> **Data for the task**:
--- START ---

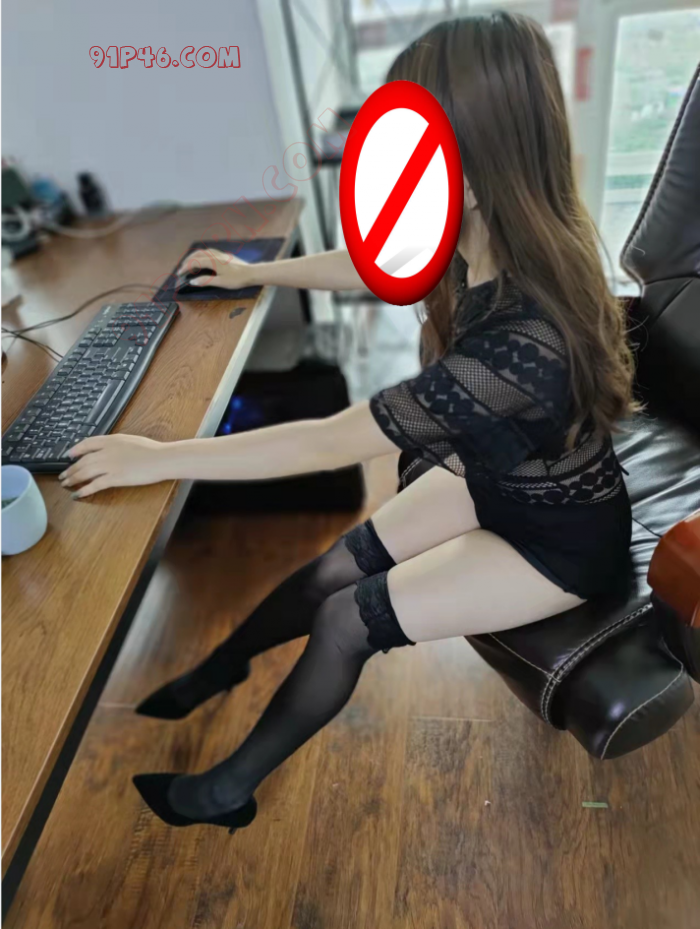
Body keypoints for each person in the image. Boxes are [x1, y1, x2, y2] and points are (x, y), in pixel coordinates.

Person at [59, 13, 636, 833]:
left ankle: (225, 794)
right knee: (333, 568)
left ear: (475, 168)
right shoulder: (485, 230)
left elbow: (328, 439)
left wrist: (158, 457)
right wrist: (255, 272)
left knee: (346, 617)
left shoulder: (522, 345)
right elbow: (375, 262)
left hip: (559, 541)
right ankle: (224, 666)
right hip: (501, 474)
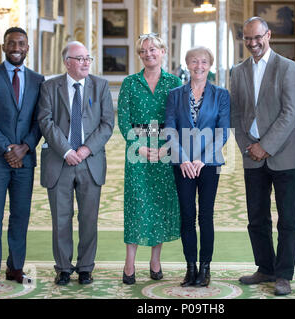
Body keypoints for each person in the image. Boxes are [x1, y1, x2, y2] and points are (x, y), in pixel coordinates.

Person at [230, 17, 295, 296]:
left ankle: (283, 275)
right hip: (252, 155)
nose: (252, 43)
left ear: (268, 35)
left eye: (257, 37)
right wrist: (246, 146)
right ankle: (265, 267)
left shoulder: (287, 68)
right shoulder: (238, 71)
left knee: (287, 219)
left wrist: (266, 146)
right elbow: (235, 113)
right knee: (256, 217)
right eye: (247, 39)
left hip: (283, 154)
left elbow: (291, 113)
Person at [38, 41, 115, 286]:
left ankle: (85, 267)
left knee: (88, 218)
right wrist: (67, 150)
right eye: (80, 58)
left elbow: (107, 124)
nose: (85, 62)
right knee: (61, 218)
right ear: (67, 62)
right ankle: (62, 268)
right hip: (58, 162)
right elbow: (46, 121)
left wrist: (84, 150)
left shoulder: (100, 86)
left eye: (87, 58)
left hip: (90, 161)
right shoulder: (50, 87)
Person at [0, 27, 44, 289]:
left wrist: (24, 147)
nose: (16, 47)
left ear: (28, 48)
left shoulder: (39, 80)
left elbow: (39, 120)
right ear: (4, 47)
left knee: (20, 215)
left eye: (21, 43)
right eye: (12, 43)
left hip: (25, 160)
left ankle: (14, 267)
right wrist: (7, 148)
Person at [117, 33, 181, 285]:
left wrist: (167, 148)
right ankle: (129, 263)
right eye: (144, 51)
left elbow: (180, 119)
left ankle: (156, 261)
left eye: (153, 49)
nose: (149, 54)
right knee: (135, 205)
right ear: (140, 55)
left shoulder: (174, 82)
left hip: (165, 152)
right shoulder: (130, 83)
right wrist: (139, 146)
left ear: (163, 51)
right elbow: (123, 119)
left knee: (159, 205)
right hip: (137, 153)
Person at [165, 46, 230, 287]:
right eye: (194, 61)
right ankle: (190, 267)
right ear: (187, 64)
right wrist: (183, 158)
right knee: (187, 216)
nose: (198, 66)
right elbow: (169, 128)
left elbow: (223, 131)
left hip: (209, 164)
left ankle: (205, 268)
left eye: (203, 62)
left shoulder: (221, 94)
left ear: (209, 65)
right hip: (182, 164)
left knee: (205, 216)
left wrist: (202, 159)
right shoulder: (175, 94)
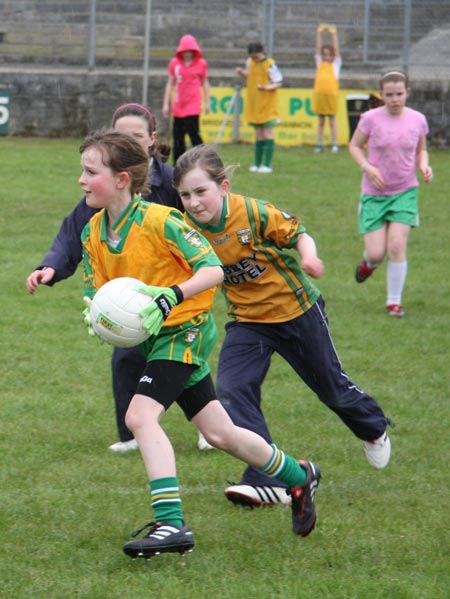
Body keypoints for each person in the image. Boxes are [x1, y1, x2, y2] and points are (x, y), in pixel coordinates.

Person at [80, 129, 322, 558]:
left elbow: (211, 270)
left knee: (140, 417)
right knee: (220, 432)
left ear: (121, 179)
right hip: (156, 338)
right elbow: (107, 294)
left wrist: (170, 295)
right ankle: (298, 476)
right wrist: (99, 316)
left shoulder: (161, 220)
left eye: (90, 171)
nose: (81, 180)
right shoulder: (94, 233)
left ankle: (171, 524)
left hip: (185, 328)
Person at [173, 144, 392, 509]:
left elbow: (299, 234)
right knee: (231, 389)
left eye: (201, 192)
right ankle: (268, 478)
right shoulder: (185, 229)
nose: (194, 202)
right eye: (185, 195)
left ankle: (373, 427)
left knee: (331, 389)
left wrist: (309, 257)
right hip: (248, 321)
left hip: (297, 311)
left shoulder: (253, 212)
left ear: (223, 187)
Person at [26, 103, 182, 453]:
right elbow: (73, 232)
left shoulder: (171, 182)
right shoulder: (102, 192)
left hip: (170, 291)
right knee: (126, 357)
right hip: (128, 294)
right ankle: (130, 436)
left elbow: (203, 222)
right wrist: (51, 266)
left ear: (152, 140)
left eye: (136, 136)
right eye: (121, 136)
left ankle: (209, 425)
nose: (128, 141)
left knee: (182, 361)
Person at [349, 70, 433, 317]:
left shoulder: (418, 119)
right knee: (377, 253)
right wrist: (368, 167)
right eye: (389, 95)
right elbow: (354, 146)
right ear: (382, 95)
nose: (395, 99)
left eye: (399, 94)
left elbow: (421, 150)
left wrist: (424, 165)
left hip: (405, 191)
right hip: (374, 193)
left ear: (407, 93)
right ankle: (368, 264)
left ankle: (393, 303)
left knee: (397, 245)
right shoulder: (370, 119)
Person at [162, 34, 211, 165]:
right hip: (178, 105)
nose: (187, 54)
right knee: (178, 138)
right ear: (180, 51)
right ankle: (178, 165)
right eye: (185, 51)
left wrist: (208, 102)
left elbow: (205, 83)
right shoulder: (174, 63)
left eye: (190, 51)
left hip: (193, 105)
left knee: (194, 134)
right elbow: (170, 83)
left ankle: (203, 161)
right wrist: (166, 104)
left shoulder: (201, 64)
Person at [235, 42, 282, 173]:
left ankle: (267, 165)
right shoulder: (250, 62)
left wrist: (265, 87)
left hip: (267, 103)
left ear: (262, 52)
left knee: (267, 133)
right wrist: (241, 73)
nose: (255, 59)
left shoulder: (270, 64)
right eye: (252, 57)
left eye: (257, 56)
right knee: (258, 134)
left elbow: (278, 82)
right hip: (255, 103)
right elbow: (250, 77)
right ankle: (257, 164)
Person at [312, 23, 342, 154]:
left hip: (331, 95)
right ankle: (319, 143)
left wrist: (333, 34)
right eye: (325, 55)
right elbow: (318, 48)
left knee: (332, 120)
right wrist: (319, 33)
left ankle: (334, 143)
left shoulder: (336, 64)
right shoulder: (320, 63)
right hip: (320, 95)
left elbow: (336, 49)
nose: (327, 57)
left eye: (329, 55)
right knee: (321, 121)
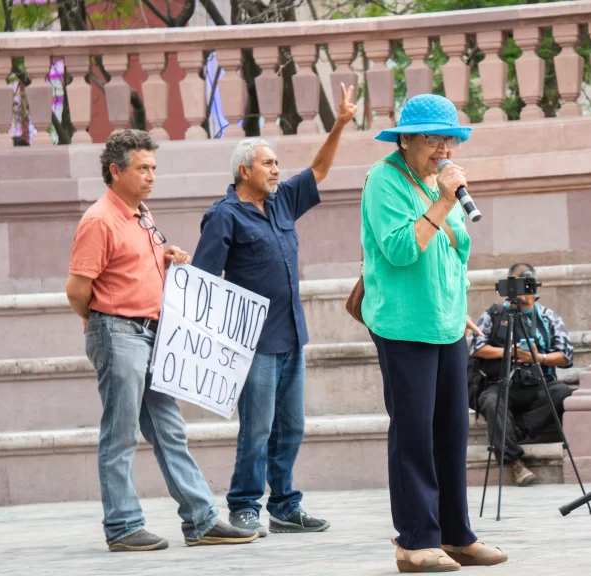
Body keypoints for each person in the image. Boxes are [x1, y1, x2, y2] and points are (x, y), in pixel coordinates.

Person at [66, 130, 257, 551]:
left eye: (153, 168)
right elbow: (77, 289)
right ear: (115, 171)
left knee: (170, 430)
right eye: (142, 169)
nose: (151, 176)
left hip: (153, 335)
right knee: (120, 434)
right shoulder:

--- END ---

> **Activity**: Please transcribe the entries precisely and omit any images they hold.

> **Finished task**:
Body keypoints for each person in the image. Boxes are [x1, y1, x2, y2] and points are (x, y), in pixel coordinates.

Person at [59, 13, 636, 833]:
left ankle: (225, 794)
right knee: (333, 568)
left ear: (475, 168)
right shoulder: (485, 230)
left elbow: (328, 439)
left wrist: (158, 457)
right wrist: (255, 272)
left knee: (346, 617)
left shoulder: (522, 345)
right elbow: (375, 262)
left hip: (559, 541)
right ankle: (224, 666)
right hip: (501, 474)
Body keypoints for each person in the image. Boxes are [x1, y1, x2, y2] and points are (x, y), in pixel coordinates.

Person at [230, 17, 295, 296]:
left ankle: (283, 275)
right hip: (252, 155)
nose: (252, 43)
left ear: (268, 35)
left eye: (257, 37)
right wrist: (246, 146)
right ankle: (265, 267)
left shoulder: (287, 68)
right shoulder: (238, 71)
left knee: (287, 219)
left wrist: (266, 146)
right elbow: (235, 113)
right knee: (256, 217)
right eye: (247, 39)
left hip: (283, 154)
left elbow: (291, 113)
Person at [38, 41, 115, 286]:
left ankle: (85, 267)
left knee: (88, 218)
right wrist: (67, 150)
right eye: (80, 58)
left elbow: (107, 124)
nose: (85, 62)
right knee: (61, 218)
right ear: (67, 62)
right ankle: (62, 268)
right hip: (58, 162)
right elbow: (46, 121)
left wrist: (84, 150)
left shoulder: (100, 86)
left eye: (87, 58)
left hip: (90, 161)
right shoulder: (50, 87)
Person at [0, 27, 44, 289]:
left wrist: (24, 147)
nose: (16, 47)
left ear: (28, 48)
left shoulder: (39, 80)
left elbow: (39, 120)
right ear: (4, 47)
left knee: (20, 215)
left eye: (21, 43)
right eye: (12, 43)
left hip: (25, 160)
left ankle: (14, 267)
right wrist: (7, 148)
Person at [117, 33, 181, 285]:
left wrist: (167, 148)
right ankle: (129, 263)
right eye: (144, 51)
left elbow: (180, 119)
left ankle: (156, 261)
left eye: (153, 49)
nose: (149, 54)
right knee: (135, 205)
right ear: (140, 55)
left shoulder: (174, 82)
left hip: (165, 152)
right shoulder: (130, 83)
right wrist: (139, 146)
left ear: (163, 51)
right elbow: (123, 119)
left knee: (159, 205)
right hip: (137, 153)
Person at [165, 46, 230, 287]:
right eye: (194, 61)
right ankle: (190, 267)
right ear: (187, 64)
right wrist: (183, 158)
right knee: (187, 216)
nose: (198, 66)
right elbow: (169, 128)
left elbow: (223, 131)
left hip: (209, 164)
left ankle: (205, 268)
left eye: (203, 62)
left shoulder: (221, 94)
left ear: (209, 65)
right hip: (182, 164)
left knee: (205, 216)
left wrist: (202, 159)
right shoulder: (175, 94)
Body keypoints for each person in the image. Boxes are [x1, y1, x2, y2] and points are (x, y), in pixel coordinates.

Person at [80, 129, 322, 558]:
left elbow: (211, 270)
left knee: (140, 417)
right knee: (220, 432)
left ear: (121, 179)
right hip: (156, 338)
right elbow: (107, 294)
left wrist: (170, 295)
right ankle: (298, 476)
right wrist: (99, 316)
left shoulder: (161, 220)
left eye: (90, 171)
nose: (81, 180)
right shoulder: (94, 233)
left ankle: (171, 524)
left hip: (185, 328)
Person at [173, 144, 392, 509]:
left elbow: (299, 234)
right knee: (231, 389)
left eye: (201, 192)
right ankle: (268, 478)
right shoulder: (185, 229)
nose: (194, 202)
right eye: (185, 195)
left ankle: (373, 427)
left knee: (331, 389)
left wrist: (309, 257)
right hip: (248, 321)
left hip: (297, 311)
left shoulder: (253, 212)
left ear: (223, 187)
Person at [26, 103, 182, 453]:
right elbow: (73, 232)
left shoulder: (171, 182)
right shoulder: (102, 192)
left hip: (170, 291)
right knee: (126, 357)
right hip: (128, 294)
right ankle: (130, 436)
left elbow: (203, 222)
right wrist: (51, 266)
left ear: (152, 140)
left eye: (136, 136)
right eye: (121, 136)
left ankle: (209, 425)
nose: (128, 141)
left knee: (182, 361)
Person at [349, 70, 433, 317]:
left shoulder: (418, 119)
right knee: (377, 253)
right wrist: (368, 167)
right eye: (389, 95)
right elbow: (354, 146)
right ear: (382, 95)
nose: (395, 99)
left eye: (399, 94)
left elbow: (421, 150)
left wrist: (424, 165)
left hip: (405, 191)
right hip: (374, 193)
left ear: (407, 93)
right ankle: (368, 264)
left ankle: (393, 303)
left knee: (397, 245)
right shoulder: (370, 119)
Person at [162, 34, 211, 165]:
right hip: (178, 105)
nose: (187, 54)
right knee: (178, 138)
right ear: (180, 51)
right ankle: (178, 165)
right eye: (185, 51)
left wrist: (208, 102)
left elbow: (205, 83)
right shoulder: (174, 63)
left eye: (190, 51)
left hip: (193, 105)
left knee: (194, 134)
right elbow: (170, 83)
left ankle: (203, 161)
right wrist: (166, 104)
left shoulder: (201, 64)
Person at [235, 42, 282, 173]:
left ankle: (267, 165)
right shoulder: (250, 62)
left wrist: (265, 87)
left hip: (267, 103)
left ear: (262, 52)
left knee: (267, 133)
right wrist: (241, 73)
nose: (255, 59)
left shoulder: (270, 64)
right eye: (252, 57)
left eye: (257, 56)
right knee: (258, 134)
left elbow: (278, 82)
right hip: (255, 103)
right elbow: (250, 77)
right ankle: (257, 164)
Person at [312, 23, 342, 154]:
left hip: (331, 95)
right ankle: (319, 143)
left wrist: (333, 34)
right eye: (325, 55)
right elbow: (318, 48)
left knee: (332, 120)
right wrist: (319, 33)
left ankle: (334, 143)
left shoulder: (336, 64)
right shoulder: (320, 63)
right hip: (320, 95)
left elbow: (336, 49)
nose: (327, 57)
left eye: (329, 55)
right knee: (321, 121)
Body keypoints for each person in the image. Boxes are [x1, y1, x2, y2] and points are (x, y), in pixel coordinates.

Person at [66, 130, 257, 551]:
left eye: (153, 168)
right elbow: (77, 289)
right ear: (115, 171)
left knee: (170, 430)
right eye: (142, 169)
nose: (151, 176)
left hip: (153, 335)
right knee: (120, 434)
right shoulder:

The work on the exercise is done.